Assessing Quality
Last updated
Last updated
Clicking on the Quality heading on the Results page accesses a summary statistic related to the quality of the query genomic sequence or a genome in the reference database. This summary statistic relates completeness and contamination. Completeness is measured by the presence of 111 single-copy genes which are observed across almost all prokaryotic genomes, while contamination is measured by the frequency at which these genes are present in more than one copy. The display below includes the "Full report" obtained by clicking on the button so named.
Our example genome is a high-quality assembly as it contains 106 out of 111 single copy genes. It also shows redundancy of three of these genes, with each one showing two copies. Quality scores are then calculated as completeness percentage minus five times contamination percentage. This frequency of duplicated genes can also be referred to as chimerism as it usually but not necessarily always is indicative of a chimeric combination between the sequence of the main genome and other highly similar but distinct sequences from other organisms. Chimerism can arise during binning or can reflect actual DNA contamination, depending on the source. It is important to note that this is a universal attempt at quality assessment. Further analysis via techniques such as single cell amplified genomes can confirm if the multiple copies of traditional single-copy genes are real or the product of chimerism. This chimerism can also be explored further via the MyTaxa scan tool.

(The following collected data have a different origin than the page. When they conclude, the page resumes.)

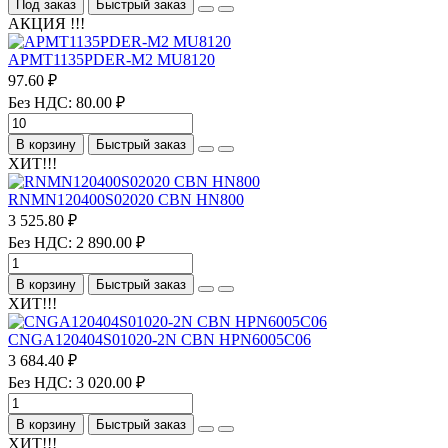
Под заказ
Быстрый заказ
АКЦИЯ !!!
APMT1135PDER-M2 MU8120
97.60 ₽
Без НДС: 80.00 ₽
В корзину
Быстрый заказ
ХИТ!!!
RNMN120400S02020 CBN HN800
3 525.80 ₽
Без НДС: 2 890.00 ₽
В корзину
Быстрый заказ
ХИТ!!!
CNGA120404S01020-2N CBN HPN6005C06
3 684.40 ₽
Без НДС: 3 020.00 ₽
В корзину
Быстрый заказ
ХИТ!!!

MyTaxa scan provides another means of quality checking. This is a CPU intensive task and an optional analysis that a user has to request by checking the corresponding box when submitting the analysis. MyTaxa scan scans the whole input genome in windows of ten genes and determines the phylogenetic origin of each window. MyTaxa then flags windows that deviate significantly from the genome average. When the analysis is finished, a PDF report is generated which provides information on the distance of each window from the average of the genome and options to check the origin of each window, download the corresponding genes, or other options. Windows that deviate from the genome average may represent cases of recent horizontal gene transfer or contamination. For further details on MyTaxa scan, refer to the original MyTaxa publication.
The My taxa scan pdf for the high quality genome above shows little evidence of contamination:
My taxa results for a low quality genome would look more like this:
Finally, doenload links to information on gene prediction and assembly length of the input genomic sequence is also included on the results page.

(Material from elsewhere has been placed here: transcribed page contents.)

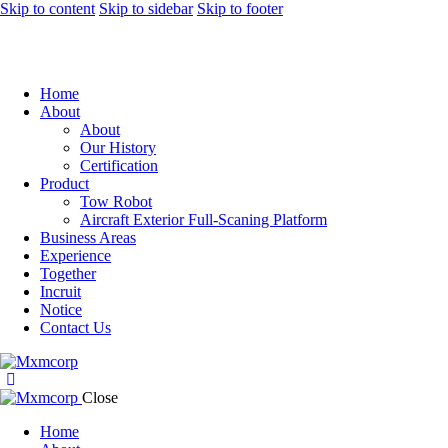
Skip to content
Skip to sidebar
Skip to footer
Home
About
About
Our History
Certification
Product
Tow Robot
Aircraft Exterior Full-Scaning Platform
Business Areas
Experience
Together
Incruit
Notice
Contact Us
Close
Home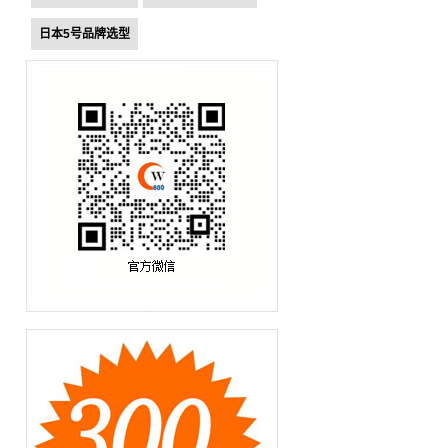
日本5号品牌选型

By utilizing the available information generated by MiGA users can thoroughly evaluate the quality of their assembled genomic sequences and even make further inferences about the success of different assembly or binning pipelines. In the end, areas of chimerism should always be manually examined and may not always indicate diminished genome quality; they may be cases of recent horizontal gene transfer or other naturally occurring genetic deviation.